Friday, November 11, 2011

FOODIE FRIDAY - Time for some THAI!

I used to be vegetarian.  A long time ago.

Okay, not totally.  I ate fish.  Tuna really.

Sometimes.

Alright, so I basically existed on baked beans, Mr Noodles, peanut butter and perogies.

I figured the beans and the p.b. covered protein and iron and then with the occasional tuna sandwich I was totally healthy.

Except I wasn't.

I became anemic.  I was tired all the time, my skin turned grey and I was pretty sick for a while in high school.

Then I began to eat chicken and it seemed that turned things around.  I only ate chicken and fish for about 7 years or so and then one day I woke up hankering for a hamburg.

It was the most delicious hamburger I've ever eaten.

Since then I've been a lover of red meat.  Up until I became pregnant I was all about a rare steak.  And then I wasn't.

Though I'll never be a well done kinda girl (get your mind out of the gutter) I like to see pink in my meat but seeing any sort of red liquid flowing out of it makes me want to hurl.

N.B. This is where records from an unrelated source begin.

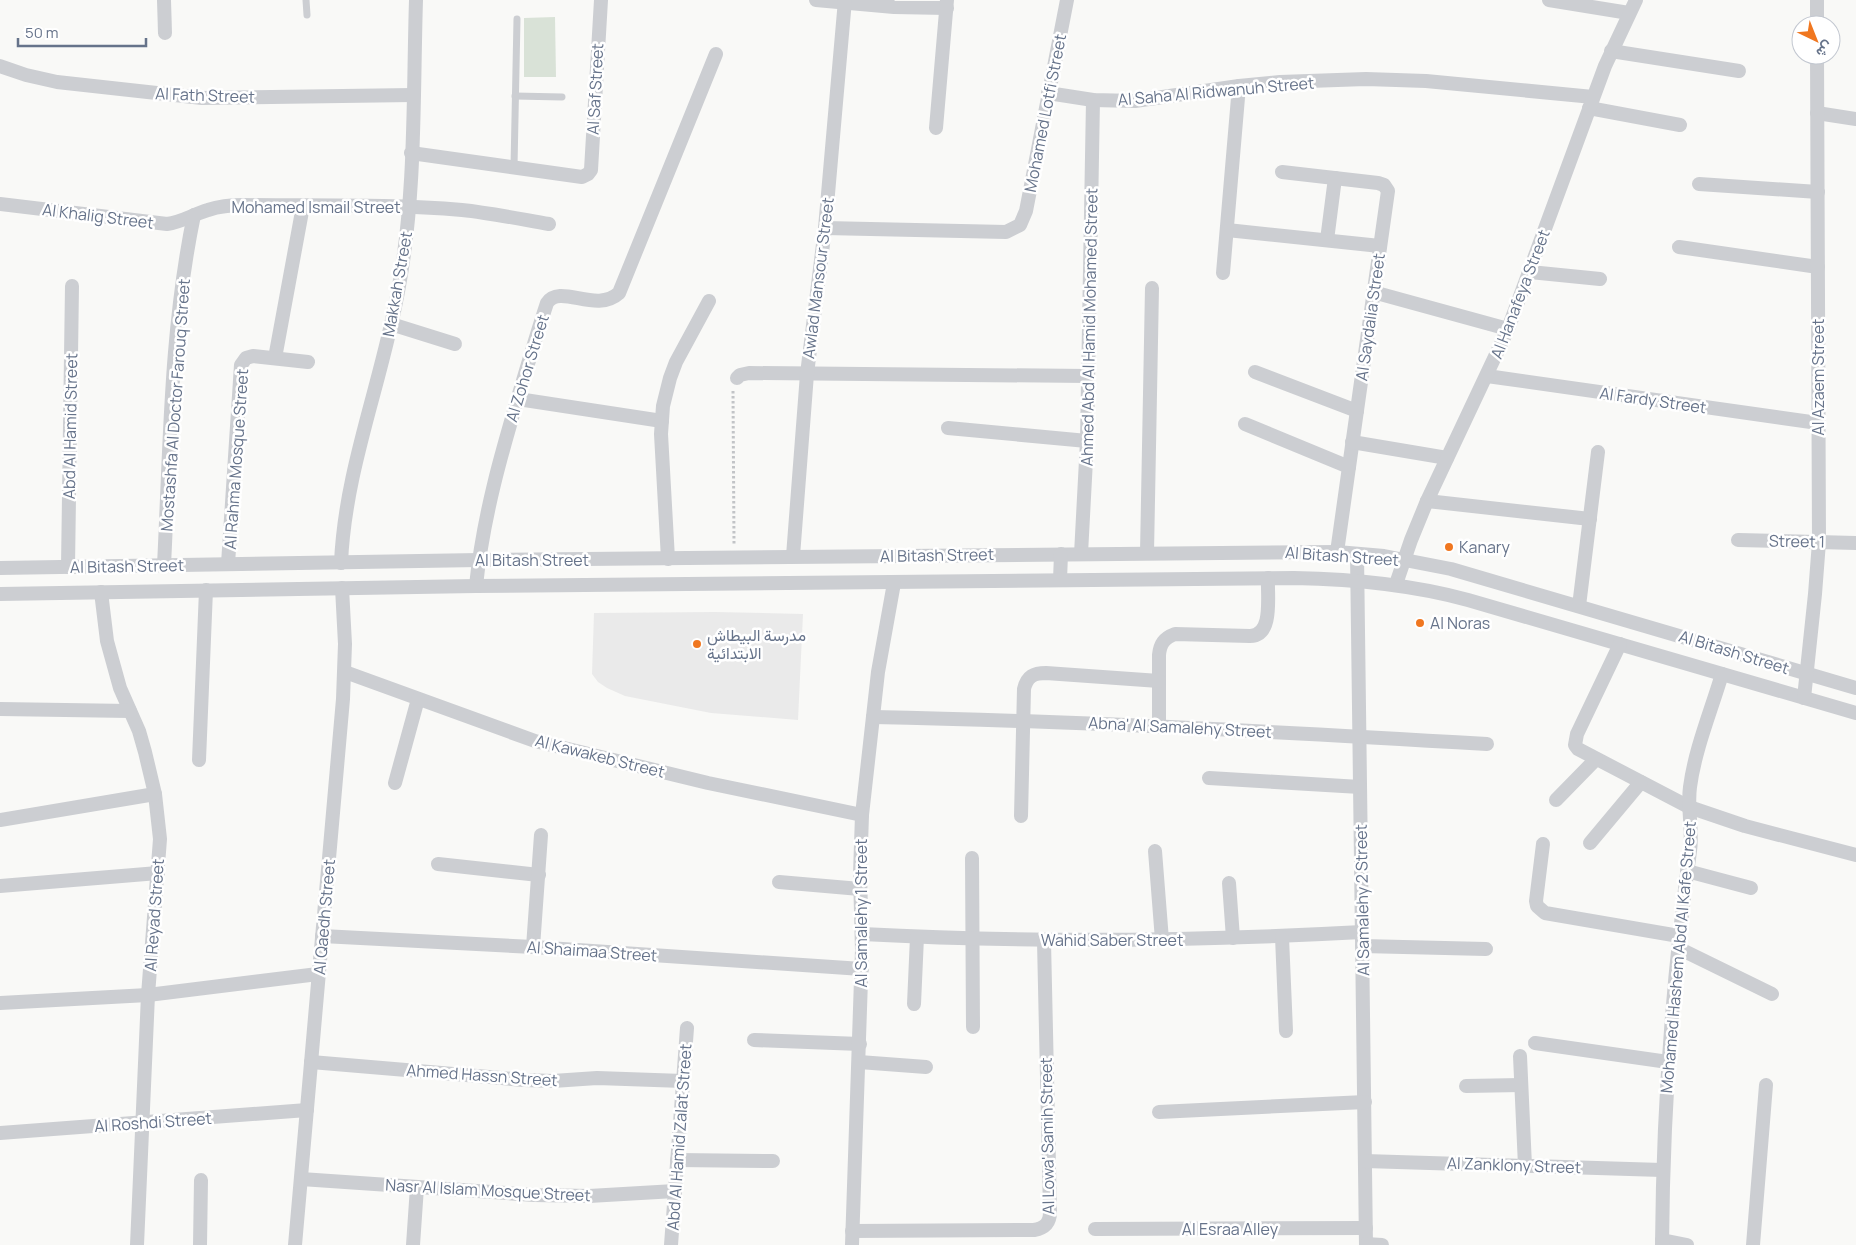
<svg xmlns="http://www.w3.org/2000/svg" width="1856" height="1245" font-family="Manrope,Vazirmatn,sans-serif">
<rect width="100%" height="100%" fill="#f9f9f7"/>
<polygon fill="#eaeaea" points="715,612 803,614 798,720 711,713 625,696 607,688 598,682 592,674 594,613"/>
<polygon fill="#d9e2d7" points="555,17 556,77 524,77 524,18"/>
<g fill="none" stroke-linecap="round" stroke-linejoin="round">
<polyline stroke="#c2c4c7" stroke-width="3" stroke-dasharray="2.5 2.5" stroke-linecap="butt" points="733,391 734,544"/>
<g stroke="#ccced2" stroke-width="7">
<polyline points="306,0 307,15"/>
<polyline points="515,96 562,97"/>
<polyline points="514,167 517,19"/>
</g>
<g stroke="#ccced2" stroke-width="14">
<polyline points="164,0 165,33"/>
<polyline points="816,0 894,7 947,8"/>
<polyline points="1549,0 1629,13"/>
<polyline points="1817,0 1817,25"/>
<polyline points="1611,51 1739,71"/>
<polyline points="0,66 26,75 57,82 202,98 413,95"/>
<polyline points="1048,93 1093,100 1135,101 1239,86 1280,82 1366,79 1426,81 1593,97"/>
<polyline points="1589,108 1680,125"/>
<polyline points="1817,113 1856,119"/>
<polyline points="936,128 947,0"/>
<polyline points="411,153 582,177 588,174 591,170 601,0"/>
<polyline points="1282,172 1378,183 1384,185 1388,191 1337,552"/>
<polyline points="1699,184 1818,192"/>
<path d="M0,204L167,224C182,222 194,214 208,210C220,206 232,205 244,205C316,206 390,204 462,210C491,213 520,219 549,224"/>
<polyline points="825,228 1006,232 1020,225 1026,211 1067,0"/>
<polyline points="1227,230 1380,246"/>
<polyline points="1327,240 1335,178"/>
<polyline points="1679,247 1818,267"/>
<polyline points="1530,272 1600,279"/>
<polyline points="1223,273 1239,86"/>
<polyline points="1373,292 1508,329"/>
<polyline points="391,324 455,344"/>
<polyline points="275,358 303,206"/>
<polyline points="1255,372 1357,411"/>
<polyline points="1487,376 1818,423"/>
<polyline points="737,378 740,375 749,373 1088,376"/>
<polyline points="518,399 662,421"/>
<polyline points="1245,424 1349,467"/>
<polyline points="948,428 1087,441"/>
<polyline points="1352,442 1447,458"/>
<polyline points="1427,501 1590,519"/>
<polyline points="1738,540 1856,543"/>
<polyline points="1147,553 1152,288"/>
<polyline points="1081,554 1087,441 1093,100"/>
<polyline points="1357,554 1366,1245"/>
<polyline points="793,556 807,374 825,228 845,0"/>
<polyline points="668,559 661,434 663,406 670,378 676,362 709,301"/>
<path d="M341,563C345,468 383,379 399,286C416,192 413,95 416,0"/>
<polyline points="228,564 241,365 246,358 253,356 308,362"/>
<path d="M164,565C170,449 170,330 194,215"/>
<polyline points="68,567 72,286"/>
<polyline points="0,568 479,560 1337,552 1384,556 1451,569 1856,688"/>
<polyline points="1060,580 1061,554"/>
<polyline points="1396,584 1411,540 1427,501 1508,329 1605,66 1636,0"/>
<path d="M476,586C483,516 502,451 522,384C530,357 538,330 547,303C560,283 596,314 619,293L716,54"/>
<polyline points="101,592 107,641 120,688 139,731 145,752 155,794 160,839 148,995 137,1245"/>
<path d="M0,594L476,586L1294,578C1353,579 1410,584 1468,600L1856,713"/>
<polyline points="1579,606 1598,452"/>
<polyline points="1620,644 1577,734 1575,745 1578,749 1689,807 1745,826 1856,855"/>
<polyline points="345,672 535,741 708,783 862,815"/>
<polyline points="1804,698 1815,594 1819,542 1817,55"/>
<polyline points="0,709 130,711"/>
<path d="M873,717C1078,721 1283,732 1487,744"/>
<path d="M1159,726V655C1160,644 1164,638 1175,634L1250,636C1274,636 1267,595 1268,578"/>
<polyline points="199,760 206,590"/>
<polyline points="1209,778 1360,787"/>
<polyline points="395,783 418,699"/>
<polyline points="1556,800 1596,759"/>
<path d="M1021,816L1024,689C1027,676 1034,673 1046,673L1159,681"/>
<polyline points="0,820 155,794"/>
<polyline points="1590,843 1641,782"/>
<polyline points="1543,844 1536,901 1537,906 1545,913 1679,936"/>
<polyline points="1155,851 1162,940"/>
<polyline points="972,858 973,1027"/>
<polyline points="438,864 539,875"/>
<polyline points="1687,871 1751,888"/>
<polyline points="779,882 860,889"/>
<polyline points="1229,883 1233,938"/>
<polyline points="0,886 158,873"/>
<path d="M862,934C1029,943 1195,941 1362,932"/>
<polyline points="322,936 533,947 862,969"/>
<polyline points="1282,937 1286,1031"/>
<polyline points="1362,946 1486,949"/>
<polyline points="533,947 541,835"/>
<polyline points="1678,948 1772,994"/>
<polyline points="0,1003 148,995 318,974"/>
<polyline points="914,1004 917,937"/>
<polyline points="754,1040 860,1044"/>
<polyline points="1535,1043 1668,1062"/>
<polyline points="1520,1056 1525,1166"/>
<polyline points="311,1062 524,1080 553,1081 597,1078 683,1081"/>
<polyline points="859,1062 926,1067"/>
<polyline points="1466,1086 1521,1085"/>
<polyline points="1159,1112 1365,1102"/>
<polyline points="0,1133 307,1110"/>
<polyline points="677,1160 773,1161"/>
<polyline points="1365,1161 1662,1170"/>
<polyline points="301,1179 534,1195 589,1196 675,1191"/>
<polyline points="1095,1229 1366,1228"/>
<path d="M852,1231L1034,1230C1045,1228 1050,1223 1050,1212L1044,941"/>
<polyline points="1662,1240 1687,1245"/>
<polyline points="1366,1244 1382,1245"/>
<polyline points="200,1245 201,1180"/>
<polyline points="295,1245 343,699 345,644 342,588"/>
<polyline points="413,1245 417,1187"/>
<polyline points="671,1245 687,1028"/>
<polyline points="852,1245 862,950 860,874 862,815 878,672 894,583"/>
<path d="M1662,1245C1663,1113 1672,982 1690,851C1693,830 1687,808 1690,787C1695,749 1711,711 1722,674"/>
<polyline points="1753,1245 1766,1085"/>
</g>
</g>
<g fill="#f07720" stroke="#fff" stroke-width="2">
<circle cx="1449" cy="547" r="5"/>
<circle cx="1420" cy="623" r="5"/>
<circle cx="697" cy="644" r="5"/>
</g>
<g text-anchor="middle" dominant-baseline="central" stroke-width="5" stroke-linejoin="round" paint-order="stroke">
<g font-size="16" fill="#66738a" stroke="#fff">
<text transform="translate(595 89) rotate(-87)">Al Saf Street</text>
<text transform="translate(1216 91) rotate(-5)">Al Saha Al Ridwanuh Street</text>
<text transform="translate(205 95) rotate(2)">Al Fath Street</text>
<text transform="translate(1045 113) rotate(-79)">Mohamed Lotfi Street</text>
<text x="316" y="207">Mohamed Ismail Street</text>
<text transform="translate(98 216) rotate(7)">Al Khalig Street</text>
<text transform="translate(818 278) rotate(-83)">Awlad Mansour Street</text>
<text transform="translate(397 284) rotate(-80)">Makkah Street</text>
<text transform="translate(1520 294) rotate(-69)">Al Hanafeya Street</text>
<text transform="translate(1370 317) rotate(-82)">Al Saydalia Street</text>
<text transform="translate(1089 327) rotate(-89)">Ahmed Abd Al Hamid Mohamed Street</text>
<text transform="translate(527 368) rotate(-73)">Al Zohor Street</text>
<text transform="translate(1818 377) rotate(-90)">Al Azaem Street</text>
<text transform="translate(1653 400) rotate(8)">Al Fardy Street</text>
<text transform="translate(175 405) rotate(-86)">Mostashfa Al Doctor Farouq Street</text>
<text transform="translate(70 426) rotate(-89)">Abd Al Hamid Street</text>
<text transform="translate(236 459) rotate(-86)">Al Rahma Mosque Street</text>
<text transform="translate(1797 541) rotate(1)">Street 1</text>
<text transform="translate(937 555) rotate(-1)">Al Bitash Street</text>
<text transform="translate(1342 556) rotate(4)">Al Bitash Street</text>
<text x="532" y="560">Al Bitash Street</text>
<text transform="translate(127 566) rotate(-1)">Al Bitash Street</text>
<text transform="translate(1734 652) rotate(17)">Al Bitash Street</text>
<text transform="translate(1180 727) rotate(3)">Abna' Al Samalehy Street</text>
<text transform="translate(600 756) rotate(14)">Al Kawakeb Street</text>
<text transform="translate(1362 900) rotate(-91)">Al Samalehy 2 Street</text>
<text transform="translate(861 913) rotate(-90)">Al Samalehy 1 Street</text>
<text transform="translate(154 915) rotate(-86)">Al Reyad Street</text>
<text transform="translate(324 917) rotate(-85)">Al Qaedh Street</text>
<text x="1112" y="940">Wahid Saber Street</text>
<text transform="translate(592 951) rotate(4)">Al Shaimaa Street</text>
<text transform="translate(1678 957) rotate(-85)">Mohamed Hashem Abd Al Kafe Street</text>
<text transform="translate(482 1075) rotate(4)">Ahmed Hassn Street</text>
<text transform="translate(153 1122) rotate(-4)">Al Roshdi Street</text>
<text transform="translate(1047 1136) rotate(-91)">Al Lowa' Samih Street</text>
<text transform="translate(679 1137) rotate(-86)">Abd Al Hamid Zalat Street</text>
<text transform="translate(1514 1165) rotate(2)">Al Zanklony Street</text>
<text transform="translate(488 1190) rotate(3)">Nasr Al Islam Mosque Street</text>
<text x="1230" y="1229">Al Esraa Alley</text>
</g>
<g font-size="16" fill="#66738a" stroke="#fff" text-anchor="start">
<text x="1459" y="547">Kanary</text>
<text x="1430" y="623">Al Noras</text>
<text x="707" y="635">مدرسة البيطاش<tspan x="707" dy="18">الابتدائية</tspan></text>
</g>
</g>
<g transform="translate(1816 40) rotate(137)"><circle r="24" fill="#ffffff" stroke="#c2c7d0"/>
<path d="M0-4L9 19L0 12L-9 19Z" fill="#f07720"/>
<text y="-8" font-size="14" font-weight="bold" text-anchor="middle" fill="#66738a">ش</text>
</g>
<path d="M18 38v8h128v-8" fill="none" stroke="#66738a" stroke-width="2.5"/>
<text x="25" y="38" font-size="15" fill="#66738a" stroke="#ffffff" stroke-width="4" paint-order="stroke">50 m</text>
</svg>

I've always felt the need to have a meat course with our dinner...but why?  It's not necessary and not all that healthy.

I will never become a vegetarian again, I assure you.  But I don't see the need to have meat every single day.  So I've been cooking a lot more vegetarian meals lately.  I wasn't sure how my husband would take it (he's a man...man. eat. meat)  but he's been a great sport and support.

Now, before you write me off with a click off, hear me out!  If you like thai food, I have a great recipe to try.  It's not hard AT ALL but it does takes a bit of prep time.  It's worth it though...when finished they look amazing and taste just as good.

Here goes.

THAI  COLD SPRING ROLLS (serves 2 - 4)

6 rice paper wrappers (found in your local international section - they are round)
mango (ripe)
red pepper
carrot
cucumber
green onion chopped
mint leaves (or basil)
small handful of roasted peanuts finely chopped

DIPPING SAUCE

1/2 cup of sweet Thai chili sauce
1 tbsp lime juice (optional)
1tbsp rice vinegar (optional)

DIPPING SAUCE 2 (all mine!)

1/2 cup natural smooth peanut butter
2 tsp soya sauce
2 tsp lime juice or rice vinegar
2 tsp honey

DIRECTIONS

Cut all vegetables and fruit in a julienne style (julienne is cut into match-like sticks).

 I didn't specify amounts because I have no idea...just be logical.  You don't need to use the entire vegetable or fruit - we're only doing 6 rolls here people.  Take it easy.

Soak the rice noodles in hot water for about 10 mins, drain and toss with about a tbsp of sweet chili sauce.

Soak the rice paper one at a time in warm water until soft and pliable - about a 30 seconds.

Along bottom edge of wrapper, leaving about 1 inch uncovered on each side place veg, fruit, nuts and herbs (depending on how much you like of each, this is all up to you...be creative....get CRAZAAY! - but not too crazy - you still have to roll it up)

Fold sides in and tightly roll up.  Repeat until all six are complete.  Keep fresh by placing a damp clean (do I really have to specify clean?) tea towel over the finished product until serving time.

When serving cut in half and serve alongside the dipping sauce(s).

Voila!!!

1 comment:

Kristy said...

MMM, sounds yummy. I have been vegetarian in my past. I like to have meat here and there though!